__ENTRIES PROVIDED__
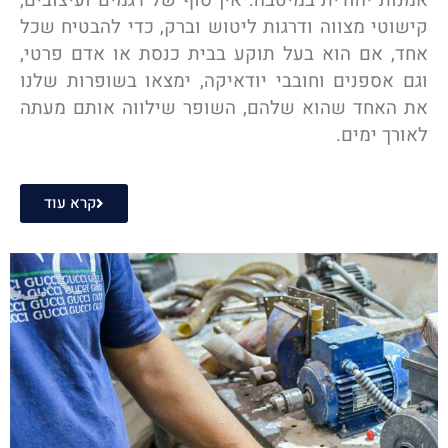
אמנות יהודית במיטבה: אין סוף של דגמים ועיצובים,
קישוטי מצווה ודרגות ליטוש וברק, כדי להבטיח שכל
אחד, אם הוא בעל תוקע בבית כנסת או אדם פרטי,
וגם אספנים וחובבי יודאיקה, ימצאו בשופרות שלנו
את האחד שהוא שלהם, השופר שילווה אותם מעתה
לאורך ימים.
קרא עוד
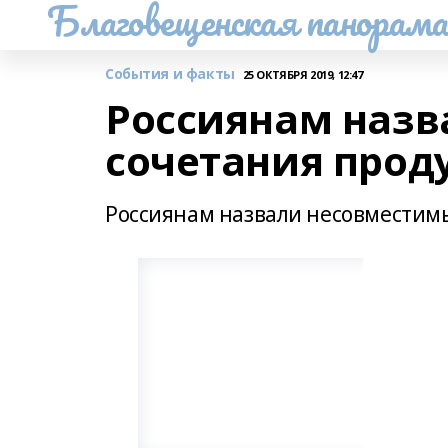
Благовещенская панорам
События и факты
25 ОКТЯБРЯ 2019, 12:47
Россиянам наз
сочетания прод
Россиянам назвали несовместим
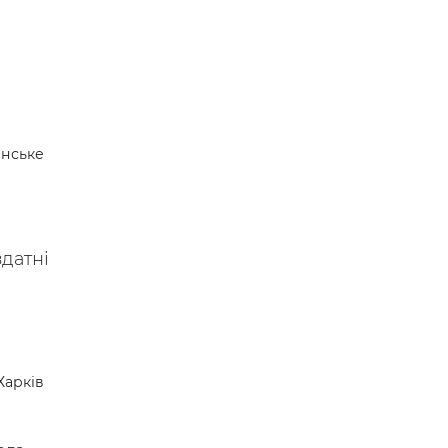
нське
здатні
Харків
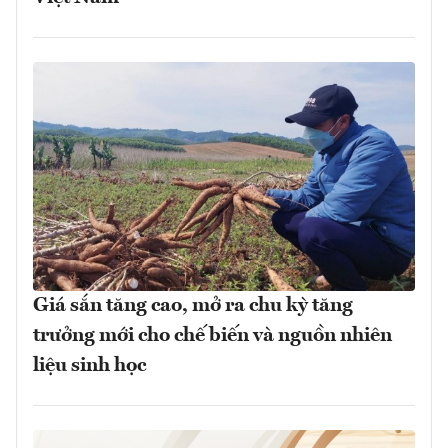
Giá sắn tăng cao, mở ra chu kỳ tăng
trưởng mới cho chế biến và nguồn nhiên
liệu sinh học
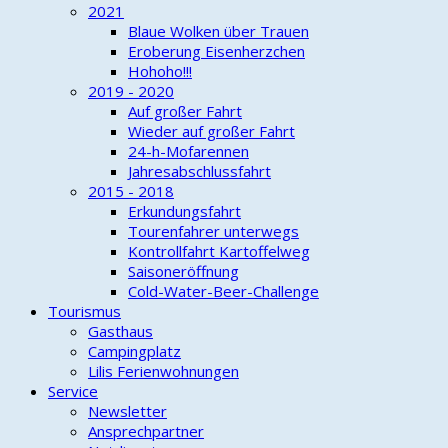
2021
Blaue Wolken über Trauen
Eroberung Eisenherzchen
Hohoho!!!
2019 - 2020
Auf großer Fahrt
Wieder auf großer Fahrt
24-h-Mofarennen
Jahresabschlussfahrt
2015 - 2018
Erkundungsfahrt
Tourenfahrer unterwegs
Kontrollfahrt Kartoffelweg
Saisoneröffnung
Cold-Water-Beer-Challenge
Tourismus
Gasthaus
Campingplatz
Lilis Ferienwohnungen
Service
Newsletter
Ansprechpartner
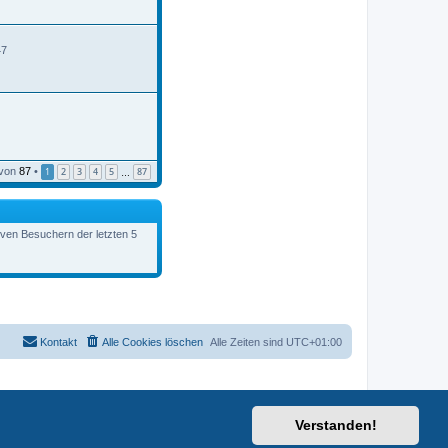
B
e
i
t
47
r
a
g
von
87
•
1
2
3
4
5
87
…
tiven Besuchern der letzten 5
Kontakt
Alle Cookies löschen
Alle Zeiten sind
UTC+01:00
Verstanden!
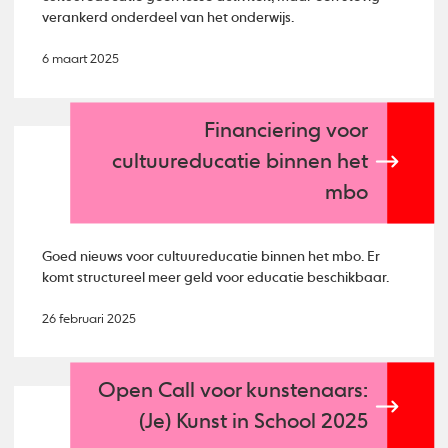
verankerd onderdeel van het onderwijs.
6 maart 2025
Financiering voor
cultuureducatie binnen het
mbo
Goed nieuws voor cultuureducatie binnen het mbo. Er
komt structureel meer geld voor educatie beschikbaar.
26 februari 2025
Open Call voor kunstenaars:
(Je) Kunst in School 2025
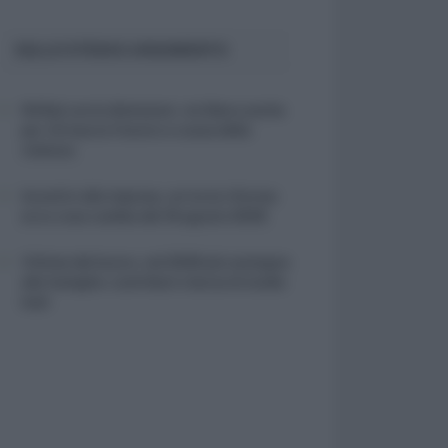
SULLO STESSO ARGOMENTO
NASpI con le dimissioni, via libera anche
per chi lascia il lavoro a causa della
violenza
Incentivi alle imprese, arriva la riforma:
ecco cosa cambia dal 18 agosto 2026
Vittime del lavoro, nel 2026 più sostegno
alle famiglie: contributi e borse di studio
Inail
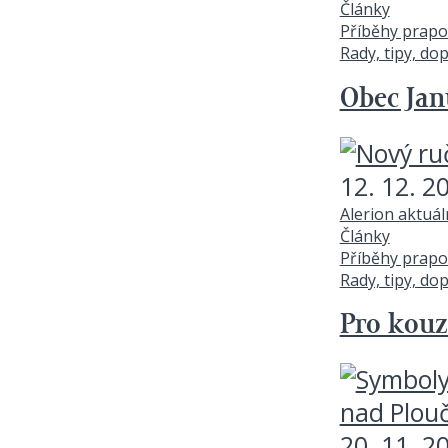
Články
Příběhy prapo
Rady, tipy, do
Obec Jan
12. 12. 2
Alerion aktuá
Články
Příběhy prapo
Rady, tipy, do
Pro kouz
20. 11. 2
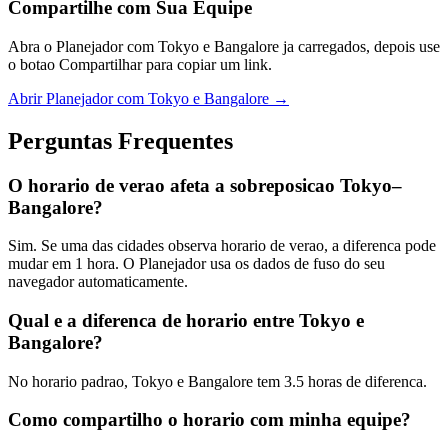
Compartilhe com Sua Equipe
Abra o Planejador com Tokyo e Bangalore ja carregados, depois use
o botao Compartilhar para copiar um link.
Abrir Planejador com Tokyo e Bangalore →
Perguntas Frequentes
O horario de verao afeta a sobreposicao Tokyo–
Bangalore?
Sim. Se uma das cidades observa horario de verao, a diferenca pode
mudar em 1 hora. O Planejador usa os dados de fuso do seu
navegador automaticamente.
Qual e a diferenca de horario entre Tokyo e
Bangalore?
No horario padrao, Tokyo e Bangalore tem 3.5 horas de diferenca.
Como compartilho o horario com minha equipe?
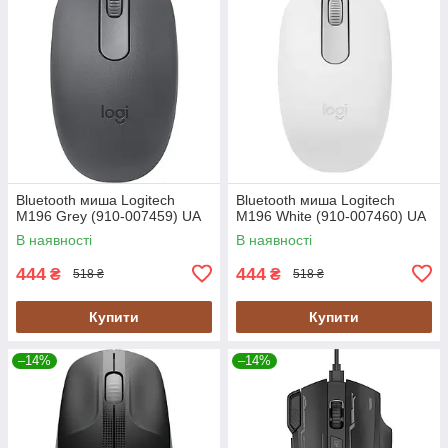
Bluetooth миша Logitech
Bluetooth миша Logitech
M196 Grey (910-007459) UA
M196 White (910-007460) UA
В наявності
В наявності
444
444
₴
₴
518 ₴
518 ₴
Купити
Купити
–14%
–14%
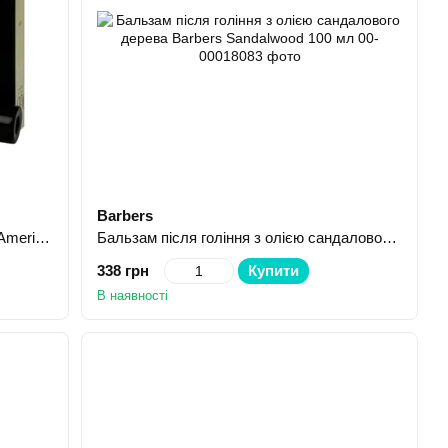
Barbers
Фарба-система маскування сивини American Crew Light 3 шт 40мл
Бальзам після гоління з олією сандалового дерева Barbers Sandalwood 100 мл
338 грн
Купити
В наявності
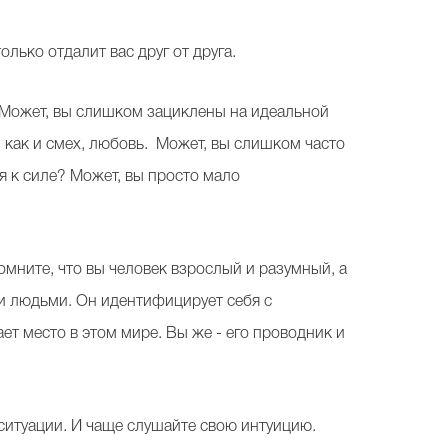
олько отдалит вас друг от друга.
. Может, вы слишком зациклены на идеальной
, как и смех, любовь. Может, вы слишком часто
я к силе? Может, вы просто мало
омните, что вы человек взрослый и разумный, а
ми людьми. Он идентифицирует себя с
т место в этом мире. Вы же - его проводник и
в ситуации. И чаще слушайте свою интуицию.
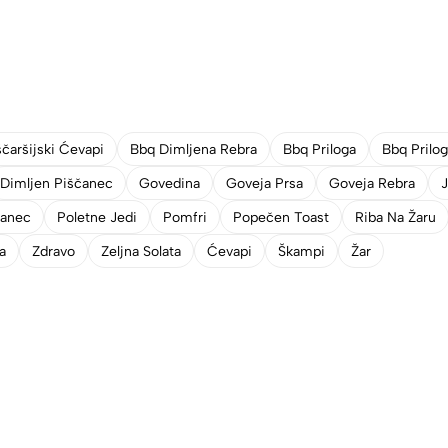
čaršijski Ćevapi
Bbq Dimljena Rebra
Bbq Priloga
Bbq Prilo
Dimljen Piščanec
Govedina
Goveja Prsa
Goveja Rebra
čanec
Poletne Jedi
Pomfri
Popečen Toast
Riba Na Žaru
a
Zdravo
Zeljna Solata
Ćevapi
Škampi
Žar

__ASSIGNED TASK__
If a record above contains a picture, leave the picture out and transcribe everything else exactly.

__WRITTEN REPLY__
אמנות יהודית במיטבה: אין סוף של דגמים ועיצובים,
קישוטי מצווה ודרגות ליטוש וברק, כדי להבטיח שכל
אחד, אם הוא בעל תוקע בבית כנסת או אדם פרטי,
וגם אספנים וחובבי יודאיקה, ימצאו בשופרות שלנו
את האחד שהוא שלהם, השופר שילווה אותם מעתה
לאורך ימים.
קרא עוד
Благовещенская панорам
События и факты
25 ОКТЯБРЯ 2019, 12:47
Россиянам наз
сочетания прод
Россиянам назвали несовместим
нське
здатні
Харків
Giá sắn tăng cao, mở ra chu kỳ tăng
trưởng mới cho chế biến và nguồn nhiên
liệu sinh học
2021
Blaue Wolken über Trauen
Eroberung Eisenherzchen
Hohoho!!!
2019 - 2020
Auf großer Fahrt
Wieder auf großer Fahrt
24-h-Mofarennen
Jahresabschlussfahrt
2015 - 2018
Erkundungsfahrt
Tourenfahrer unterwegs
Kontrollfahrt Kartoffelweg
Saisoneröffnung
Cold-Water-Beer-Challenge
Tourismus
Gasthaus
Campingplatz
Lilis Ferienwohnungen
Service
Newsletter
Ansprechpartner
B
e
i
t
47
r
a
g
von
87
•
1
2
3
4
5
87
…
tiven Besuchern der letzten 5
Kontakt
Alle Cookies löschen
Alle Zeiten sind
UTC+01:00
Verstanden!
verankerd onderdeel van het onderwijs.
6 maart 2025
Financiering voor
cultuureducatie binnen het
mbo
Goed nieuws voor cultuureducatie binnen het mbo. Er
komt structureel meer geld voor educatie beschikbaar.
26 februari 2025
Open Call voor kunstenaars:
(Je) Kunst in School 2025
SULLO STESSO ARGOMENTO
NASpI con le dimissioni, via libera anche
per chi lascia il lavoro a causa della
violenza
Incentivi alle imprese, arriva la riforma:
ecco cosa cambia dal 18 agosto 2026
Vittime del lavoro, nel 2026 più sostegno
alle famiglie: contributi e borse di studio
Inail
Články
Příběhy prapo
Rady, tipy, do
Obec Jan
12. 12. 2
Alerion aktuá
Články
Příběhy prapo
Rady, tipy, do
Pro kouz
20. 11. 2
Compartilhe com Sua Equipe
Abra o Planejador com Tokyo e Bangalore ja carregados, depois use
o botao Compartilhar para copiar um link.
Abrir Planejador com Tokyo e Bangalore →
Perguntas Frequentes
O horario de verao afeta a sobreposicao Tokyo–
Bangalore?
Sim. Se uma das cidades observa horario de verao, a diferenca pode
mudar em 1 hora. O Planejador usa os dados de fuso do seu
navegador automaticamente.
Qual e a diferenca de horario entre Tokyo e
Bangalore?
No horario padrao, Tokyo e Bangalore tem 3.5 horas de diferenca.
Como compartilho o horario com minha equipe?
Bluetooth миша Logitech
Bluetooth миша Logitech
M196 Grey (910-007459) UA
M196 White (910-007460) UA
В наявності
В наявності
444
444
₴
₴
518 ₴
518 ₴
Купити
Купити
–14%
–14%
Barbers
Фарба-система маскування сивини American Crew Light 3 шт 40мл
Бальзам після гоління з олією сандалового дерева Barbers Sandalwood 100 мл
338 грн
Купити
В наявності
олько отдалит вас друг от друга.
. Может, вы слишком зациклены на идеальной
, как и смех, любовь. Может, вы слишком часто
я к силе? Может, вы просто мало
омните, что вы человек взрослый и разумный, а
ми людьми. Он идентифицирует себя с
т место в этом мире. Вы же - его проводник и
в ситуации. И чаще слушайте свою интуицию.
čaršijski Ćevapi
Bbq Dimljena Rebra
Bbq Priloga
Bbq Prilo
Dimljen Piščanec
Govedina
Goveja Prsa
Goveja Rebra
čanec
Poletne Jedi
Pomfri
Popečen Toast
Riba Na Žaru
a
Zdravo
Zeljna Solata
Ćevapi
Škampi
Žar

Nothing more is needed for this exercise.